Made Gold x Yuki Haze 'This Year's Coolest Denim' - Vogue.com


How Instagram Stalking Led to This Year’s Coolest Denim



Sure, we’ve all been there: Late at night, hopelessly waiting to fall asleep, passing time by sitting on Instagram, absentmindedly stalking and screenshotting away. But for Marta Goldschmied, the designer behind denim label Made Gold (and who introduced the idea of workout denim), an Instagram deep dive can be downright fruitful.

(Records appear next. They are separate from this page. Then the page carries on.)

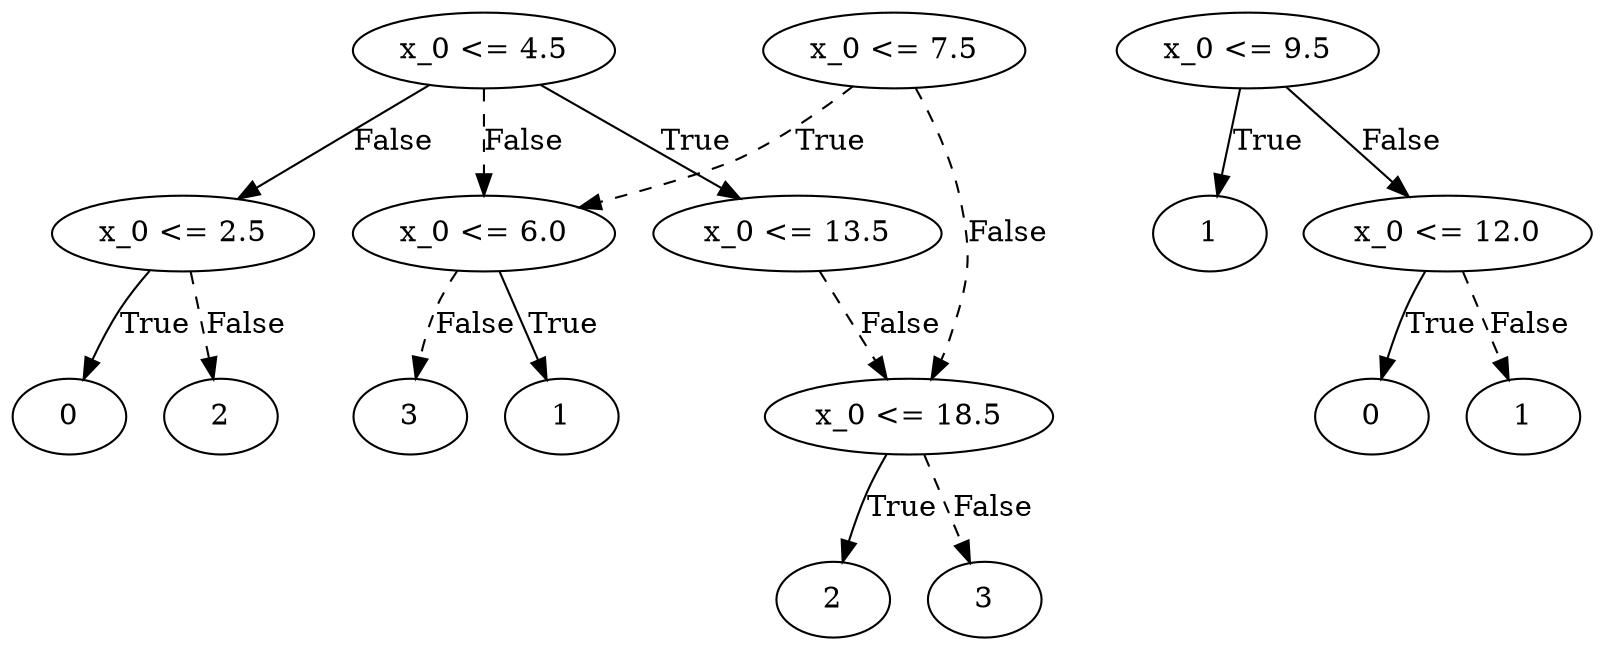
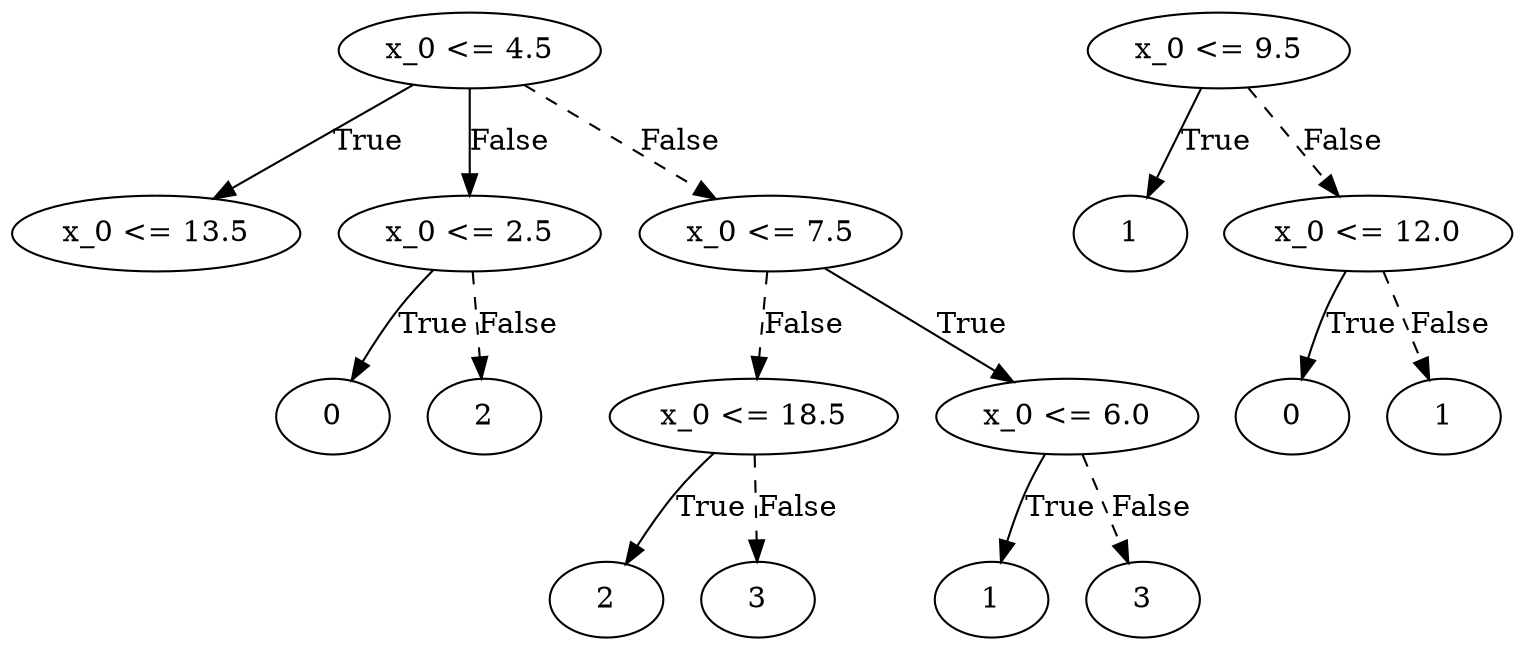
  digraph {
    n1 [label="x_0 <= 13.5"]
    n2 [label="x_0 <= 18.5"]
    n3 [label="x_0 <= 4.5"]
    n4 [label="x_0 <= 2.5"]
    n5 [label="x_0 <= 7.5"]
    n6 [label=2]
    n7 [label=3]
    n8 [label=0]
    n9 [label=2]
    n10 [label="x_0 <= 6.0"]
    n11 [label=1]
    n12 [label=3]
    n13 [label="x_0 <= 9.5"]
    n14 [label=1]
    n15 [label="x_0 <= 12.0"]
    n16 [label=0]
    n17 [label=1]
-   n1 -> n2 [label=False style=dashed]
    n2 -> n6 [label=True]
    n2 -> n7 [label=False style=dashed]
    n3 -> n1 [label=True]
    n3 -> n4 [label=False]
-   n3 -> n10 [label=False style=dashed]
+   n3 -> n5 [label=False style=dashed]
    n4 -> n8 [label=True]
    n4 -> n9 [label=False style=dashed]
    n5 -> n2 [label=False style=dashed]
-   n5 -> n10 [label=True style=dashed]
+   n5 -> n10 [label=True]
    n10 -> n11 [label=True]
    n10 -> n12 [label=False style=dashed]
    n13 -> n14 [label=True]
-   n13 -> n15 [label=False style=solid]
+   n13 -> n15 [label=False style=dashed]
    n15 -> n16 [label=True]
    n15 -> n17 [label=False style=dashed]
  }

That was, after all, exactly how she stumbled upon her most recent collaborative partner, 19-year-old artist Yuki Haze. “What caught my eye was that she had amazing vintage pieces, like the same kind of Dior piece that I would have in my closet,” says Goldschmied. “I started going down [her feed] and I saw that she worked with denim and leather as well. I showed my codesigner the following day, and we just chatted with [Haze] on Instagram. It was really cool—the idea that you can just meet someone virtually and get this whole thing going.”

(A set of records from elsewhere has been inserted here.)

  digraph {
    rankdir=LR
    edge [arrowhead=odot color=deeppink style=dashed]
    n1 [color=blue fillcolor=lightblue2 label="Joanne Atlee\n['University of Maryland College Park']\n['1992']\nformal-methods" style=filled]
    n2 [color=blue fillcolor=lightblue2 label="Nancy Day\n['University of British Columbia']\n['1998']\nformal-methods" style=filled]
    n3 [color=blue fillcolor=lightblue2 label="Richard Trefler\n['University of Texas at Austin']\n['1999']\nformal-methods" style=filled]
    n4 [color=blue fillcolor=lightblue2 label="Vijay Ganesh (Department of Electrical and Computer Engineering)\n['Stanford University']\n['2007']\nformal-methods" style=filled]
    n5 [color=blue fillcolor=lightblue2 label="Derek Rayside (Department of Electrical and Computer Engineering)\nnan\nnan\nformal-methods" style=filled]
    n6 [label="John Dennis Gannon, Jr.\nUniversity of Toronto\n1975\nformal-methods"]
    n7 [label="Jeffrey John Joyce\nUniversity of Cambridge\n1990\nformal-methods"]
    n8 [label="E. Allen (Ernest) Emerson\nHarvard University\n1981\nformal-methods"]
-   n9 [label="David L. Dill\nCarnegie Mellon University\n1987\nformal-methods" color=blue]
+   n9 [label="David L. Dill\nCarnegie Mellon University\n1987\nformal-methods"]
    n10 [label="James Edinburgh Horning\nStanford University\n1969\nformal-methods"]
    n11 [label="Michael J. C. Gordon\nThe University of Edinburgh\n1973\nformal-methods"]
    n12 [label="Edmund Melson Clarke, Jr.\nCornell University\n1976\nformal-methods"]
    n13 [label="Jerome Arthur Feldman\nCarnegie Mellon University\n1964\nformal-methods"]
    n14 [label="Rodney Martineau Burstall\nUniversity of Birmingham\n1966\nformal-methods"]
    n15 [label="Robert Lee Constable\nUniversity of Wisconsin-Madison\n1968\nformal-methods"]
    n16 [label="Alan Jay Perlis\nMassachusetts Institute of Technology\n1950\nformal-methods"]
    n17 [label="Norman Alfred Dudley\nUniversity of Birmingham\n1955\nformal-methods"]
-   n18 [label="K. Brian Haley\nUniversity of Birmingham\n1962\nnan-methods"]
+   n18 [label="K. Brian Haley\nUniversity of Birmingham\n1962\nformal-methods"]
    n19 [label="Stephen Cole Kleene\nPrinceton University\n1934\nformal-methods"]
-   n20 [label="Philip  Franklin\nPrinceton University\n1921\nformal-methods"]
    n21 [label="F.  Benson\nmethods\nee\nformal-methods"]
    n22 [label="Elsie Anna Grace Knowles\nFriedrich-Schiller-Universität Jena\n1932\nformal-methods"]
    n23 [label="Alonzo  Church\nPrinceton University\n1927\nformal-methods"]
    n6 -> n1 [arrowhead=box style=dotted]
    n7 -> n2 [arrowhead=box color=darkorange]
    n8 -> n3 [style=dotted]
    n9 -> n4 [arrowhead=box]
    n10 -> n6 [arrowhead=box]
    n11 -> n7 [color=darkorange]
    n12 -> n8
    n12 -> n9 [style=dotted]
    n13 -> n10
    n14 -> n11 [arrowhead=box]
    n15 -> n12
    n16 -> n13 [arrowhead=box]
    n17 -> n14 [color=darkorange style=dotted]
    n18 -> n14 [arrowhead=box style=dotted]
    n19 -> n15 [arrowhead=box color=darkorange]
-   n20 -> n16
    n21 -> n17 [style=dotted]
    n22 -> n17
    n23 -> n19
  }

For Haze, who lives in London and had started by picking up “really, old disgusting” leather and denim jackets from flea markets and painting them, she was thrilled when Goldschmied reached out. “I was really happy that someone wanted to appreciate my work. It’s different when someone messages you that they really like your work and want to do something with you, instead of people just liking and commenting,” says Haze. “It was the first indication that maybe the jackets were more than just playing around.” And they are: Now they are the starting point behind an entire capsule collection comprised of five pieces, ranging from jackets ($1,067), pants ($768), to shorts ($619) all of which mix a healthy dose of downtown grunge with a punch of primitivism. The jeans boast graffiti like “Food 4 Thought,” shorts feature a massive white snake writhing across the lap, and denim jackets are scrawled with both snakes and hands on the back as well as burn marks eating through the arms, the result of Haze's experiment with open flame.

And how’s this for a 2016-era collaboration: Haze and the Made Gold team did not meet in person until the project had ended. The creative conversation was entirely digital and executed through WhatsApp and email. The Made Gold team would send Haze the pieces and let her have creative freedom. “We let her know what the brand was about but we didn’t want to give her too much direction. So we sent a raw piece. There was not so much direction,” says Goldschmied. “Once she sent it back and it was the ‘No pity for lost souls’ piece, it was just so perfect, and then we sent her four more.”

But the meaning behind the pieces runs deeper for both Haze and Made Gold. At the time, Haze’s use of snakes, a common theme throughout the collection, represented an uncertainty about her future, like university and career prospects. “I needed to put that symbolism into the jackets,” says Haze. “And I thought that I needed to turn that uncertainty into a positive thing and turn that negative feeling into an emotion.” When they Haze sent the denim back, the Made Gold team felt an immediate connection to the pieces, some of which featured scribbled words like opposition and rage: They had just left a corporate company to set out on their own. “We went from a super-corporate situation to a team of girls who really believe in the brand—who believe in doing their own thing instead of being a sellout,” says Goldschmied. “I think that definitely is something that Yuki’s art represents as well—the whole attitude in her pieces. It is 2016’s girl power in a way—and we are all about girl power.”

The capsule collection is available from today, March 29, at madegold.com.